**INSTRUCTIONS TO FOLLOW:**
Go to the line containing "Step: Compare frames" in the listing below and retype it and every later line exactly, down to the last.

**RECORD EXCERPTS:**
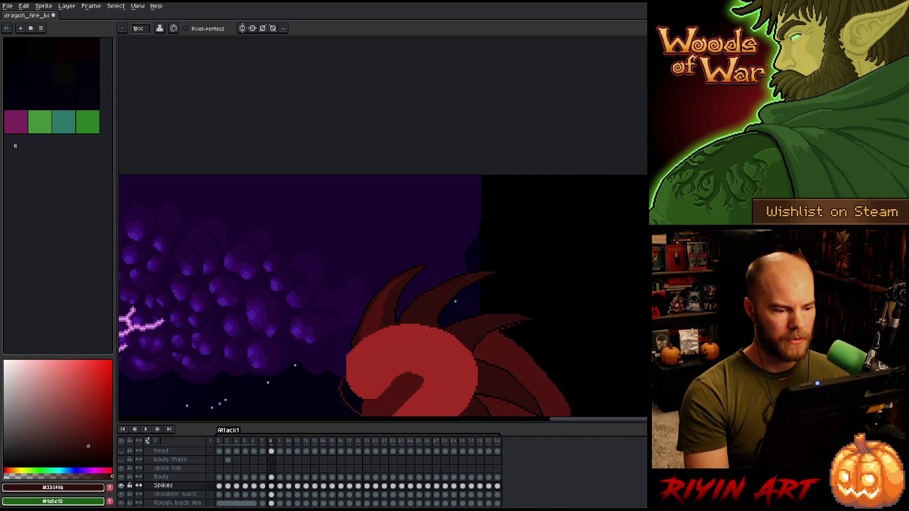
Step: Sample mid red #501612 and paint dark red pixels along the spike base
scroll(426, 319, "up", 1)
scroll(424, 315, "up", 1)
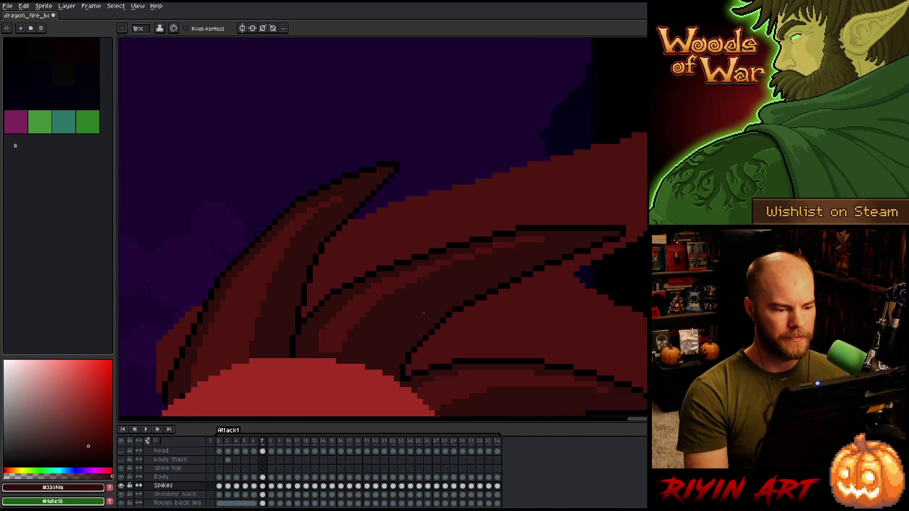
left_click(342, 313, "alt")
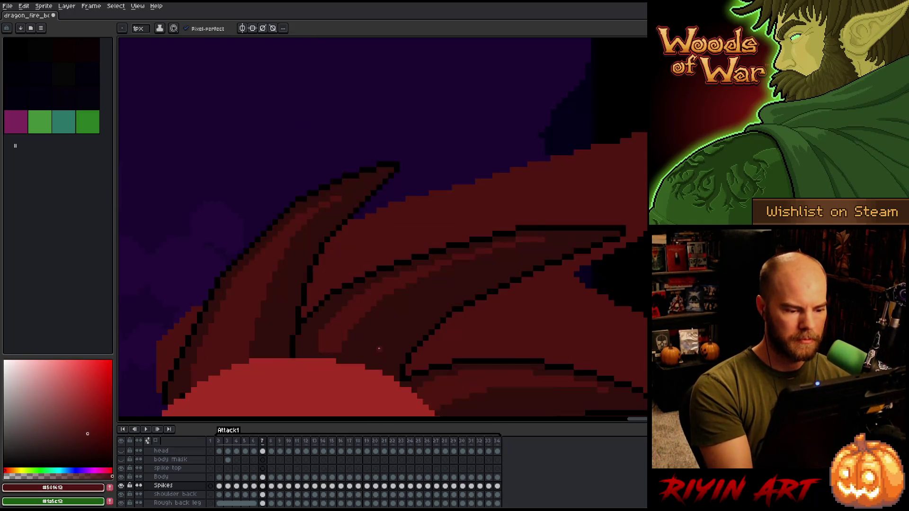
left_click_drag(389, 331, 366, 333)
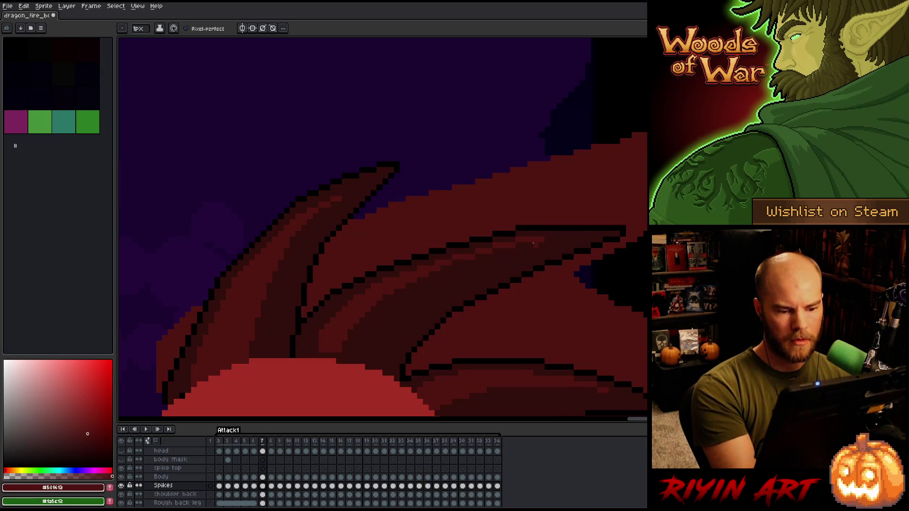
Step: Compare frames 7 and 8, then draw a lighter highlight along the right spike's upper edge
key("Left")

**EXERCISE RESPONSE:**
Step: Compare frames 7 and 8, then draw a lighter highlight along the right spike's upper edge
key("Left")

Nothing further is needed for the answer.